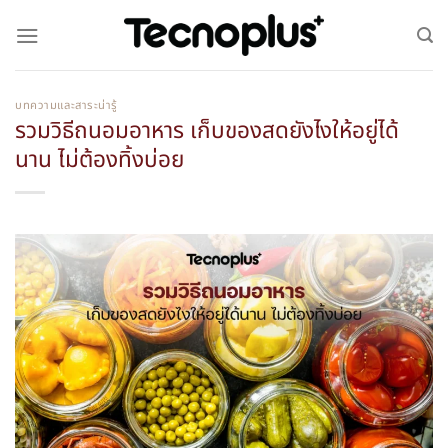
บทความและสาระน่ารู้
รวมวิธีถนอมอาหาร เก็บของสดยังไงให้อยู่ได้
นาน ไม่ต้องทิ้งบ่อย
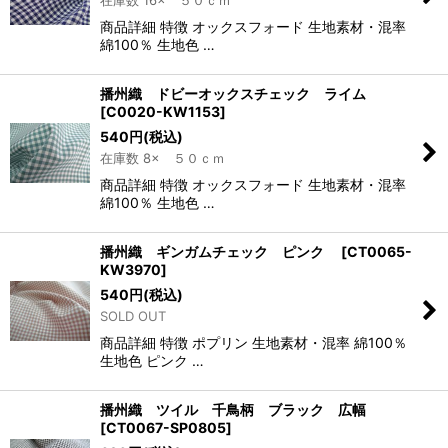
商品詳細 特徴 オックスフォード 生地素材・混率
綿100％ 生地色 …
播州織 ドビーオックスチェック ライム
[
C0020-KW1153
]
540
円
(税込)
在庫数 8× ５０ｃｍ
商品詳細 特徴 オックスフォード 生地素材・混率
綿100％ 生地色 …
播州織 ギンガムチェック ピンク
[
CT0065-
KW3970
]
540
円
(税込)
SOLD OUT
商品詳細 特徴 ポプリン 生地素材・混率 綿100％
生地色 ピンク …
播州織 ツイル 千鳥柄 ブラック 広幅
[
CT0067-SP0805
]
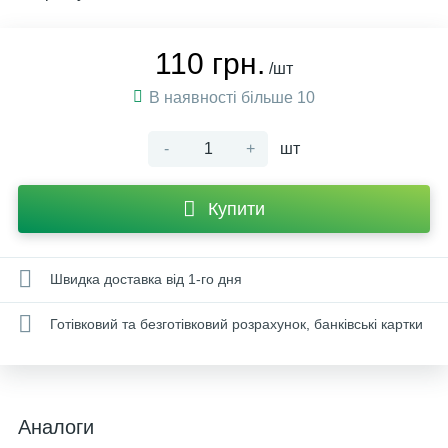
110 грн.
/шт
В наявності більше 10
-
+
шт
Купити
Швидка доставка від 1-го дня
Готівковий та безготівковий розрахунок, банківські картки
Аналоги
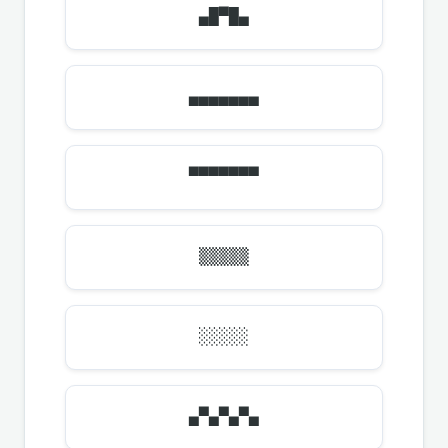
▄█▀█▄
▄▄▄▄▄▄▄
▀▀▀▀▀▀▀
▒▒▒▒▒
░░░░░
▄▀▄▀▄▀▄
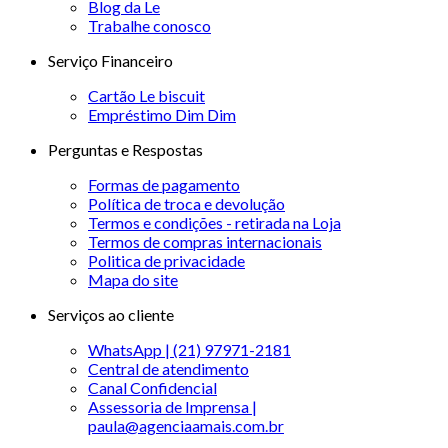
Blog da Le
Trabalhe conosco
Serviço Financeiro
Cartão Le biscuit
Empréstimo Dim Dim
Perguntas e Respostas
Formas de pagamento
Política de troca e devolução
Termos e condições - retirada na Loja
Termos de compras internacionais
Politica de privacidade
Mapa do site
Serviços ao cliente
WhatsApp | (21) 97971-2181
Central de atendimento
Canal Confidencial
Assessoria de Imprensa |
paula@agenciaamais.com.br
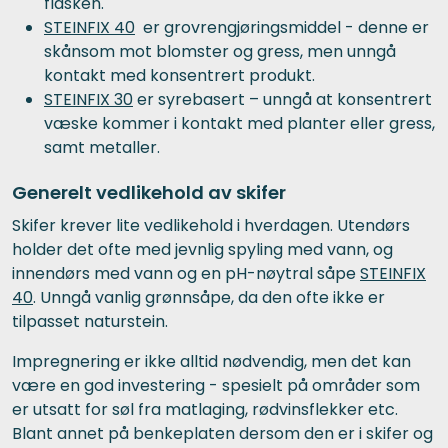
flasken.
STEINFIX 40
er grovrengjøringsmiddel - denne er
skånsom mot blomster og gress, men unngå
kontakt med konsentrert produkt.
STEINFIX 30
er syrebasert – unngå at konsentrert
væske kommer i kontakt med planter eller gress,
samt metaller.
Generelt vedlikehold av skifer
Skifer krever lite vedlikehold i hverdagen. Utendørs
holder det ofte med jevnlig spyling med vann, og
innendørs med vann og en pH-nøytral såpe
STEINFIX
40
. Unngå vanlig grønnsåpe, da den ofte ikke er
tilpasset naturstein.
Impregnering er ikke alltid nødvendig, men det kan
være en god investering - spesielt på områder som
er utsatt for søl fra matlaging, rødvinsflekker etc.
Blant annet på benkeplaten dersom den er i skifer og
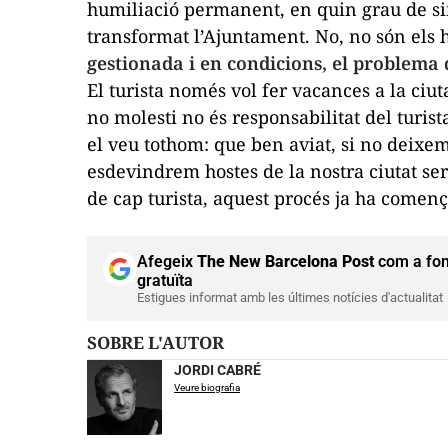
humiliació permanent, en quin grau de sim
transformat l’Ajuntament. No, no són els
gestionada i en condicions, el problema 
El turista només vol fer vacances a la ciut
no molesti no és responsabilitat del turist
el veu tothom: que ben aviat, si no deixem d
esdevindrem
hostes
de la nostra ciutat se
de cap turista, aquest procés ja ha començ
Afegeix
The New Barcelona Post
com a fon
gratuïta
Estigues informat amb les últimes notícies d'actualitat
SOBRE L'AUTOR
JORDI CABRÉ
Veure biografia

+ + + + +

The lines above that hold "turista" are the result; show every one of them.

Answer space:
El turista només vol fer vacances a la ciut
de cap turista, aquest procés ja ha començ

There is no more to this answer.